摘要

Coronary artery disease (CAD) is one of the most leading cause of death in the world recently. Although conventional coronary angiography (CCA) is still as a gold standard for diagnosis of CAD, coronary CT angiography (CTA) is widely used due to its non-invasion. Meanwhile, centerline extraction of the coronary arteries offers some essential information for the radiologists. However, their extractions are extremely difficult due to the CT imaging nature, such as strong motion artifacts, poor contrast injection timing and low contrast. In addition, as the data increases rapidly, manual extraction becomes impractical, a fully automatic extraction method is becoming more necessary. In this paper, we propose an automatic and efficient method to extract the vascular centerlines in CTA. Firstly, the heart region is isolated through chest wall and spine removal based on CT thresholding and DBSCAN clustering.

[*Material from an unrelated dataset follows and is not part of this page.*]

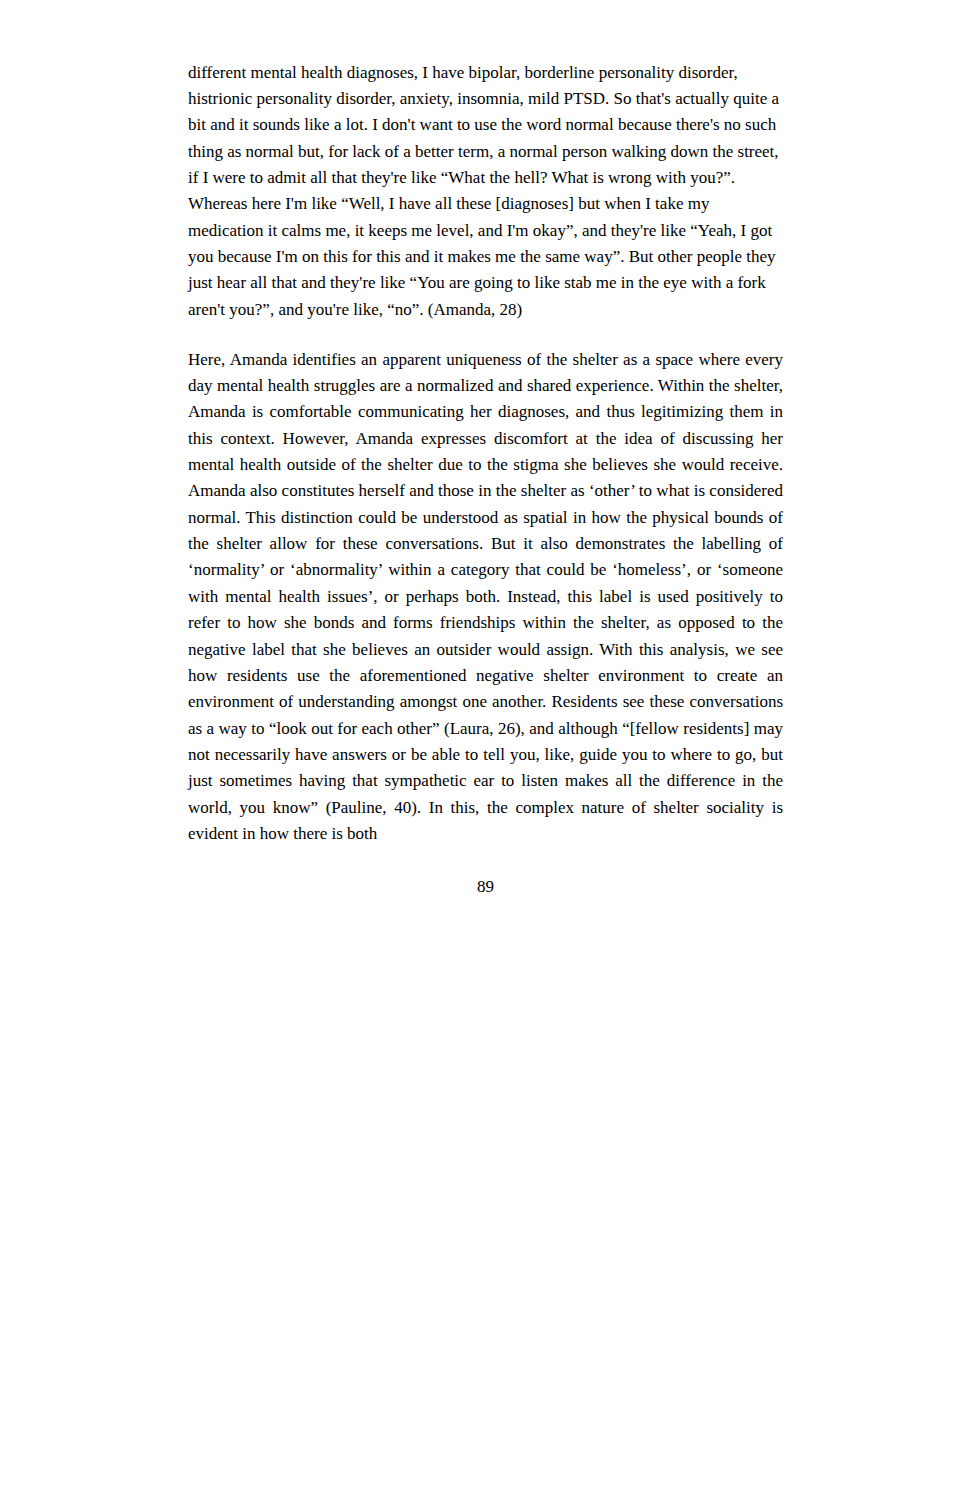different mental health diagnoses, I have bipolar, borderline personality disorder, histrionic personality disorder, anxiety, insomnia, mild PTSD. So that's actually quite a bit and it sounds like a lot. I don't want to use the word normal because there's no such thing as normal but, for lack of a better term, a normal person walking down the street, if I were to admit all that they're like “What the hell? What is wrong with you?”. Whereas here I'm like “Well, I have all these [diagnoses] but when I take my medication it calms me, it keeps me level, and I'm okay”, and they're like “Yeah, I got you because I'm on this for this and it makes me the same way”. But other people they just hear all that and they're like “You are going to like stab me in the eye with a fork aren't you?”, and you're like, “no”. (Amanda, 28)
Here, Amanda identifies an apparent uniqueness of the shelter as a space where every day mental health struggles are a normalized and shared experience. Within the shelter, Amanda is comfortable communicating her diagnoses, and thus legitimizing them in this context. However, Amanda expresses discomfort at the idea of discussing her mental health outside of the shelter due to the stigma she believes she would receive. Amanda also constitutes herself and those in the shelter as ‘other’ to what is considered normal. This distinction could be understood as spatial in how the physical bounds of the shelter allow for these conversations. But it also demonstrates the labelling of ‘normality’ or ‘abnormality’ within a category that could be ‘homeless’, or ‘someone with mental health issues’, or perhaps both. Instead, this label is used positively to refer to how she bonds and forms friendships within the shelter, as opposed to the negative label that she believes an outsider would assign. With this analysis, we see how residents use the aforementioned negative shelter environment to create an environment of understanding amongst one another. Residents see these conversations as a way to “look out for each other” (Laura, 26), and although “[fellow residents] may not necessarily have answers or be able to tell you, like, guide you to where to go, but just sometimes having that sympathetic ear to listen makes all the difference in the world, you know” (Pauline, 40). In this, the complex nature of shelter sociality is evident in how there is both
89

Secondly, real coronary arteries are distinguished from artifacts via an identification function based on their different anisotropic distributions of Frangi's vesselness. And good heart isolation and artifact removal can avoid the detection of the aorta and ostium always used in other works. Thirdly, we study a directional connectedness-related clustering method to cluster every vascular segments for forming a reasonable vascular tree as well as our method has ability at collateral vessel's elimination in refinement step according to actual demand. Fourthly, in order to handle some break-offs and holes in post-enhanced image, centerlines are extracted by employing a robust method based on principle curves. Finally, the performance of our method is evaluated on RCAA datasets in CTA. Our method performs well followed by a comparison of the -state-of-the-art methods.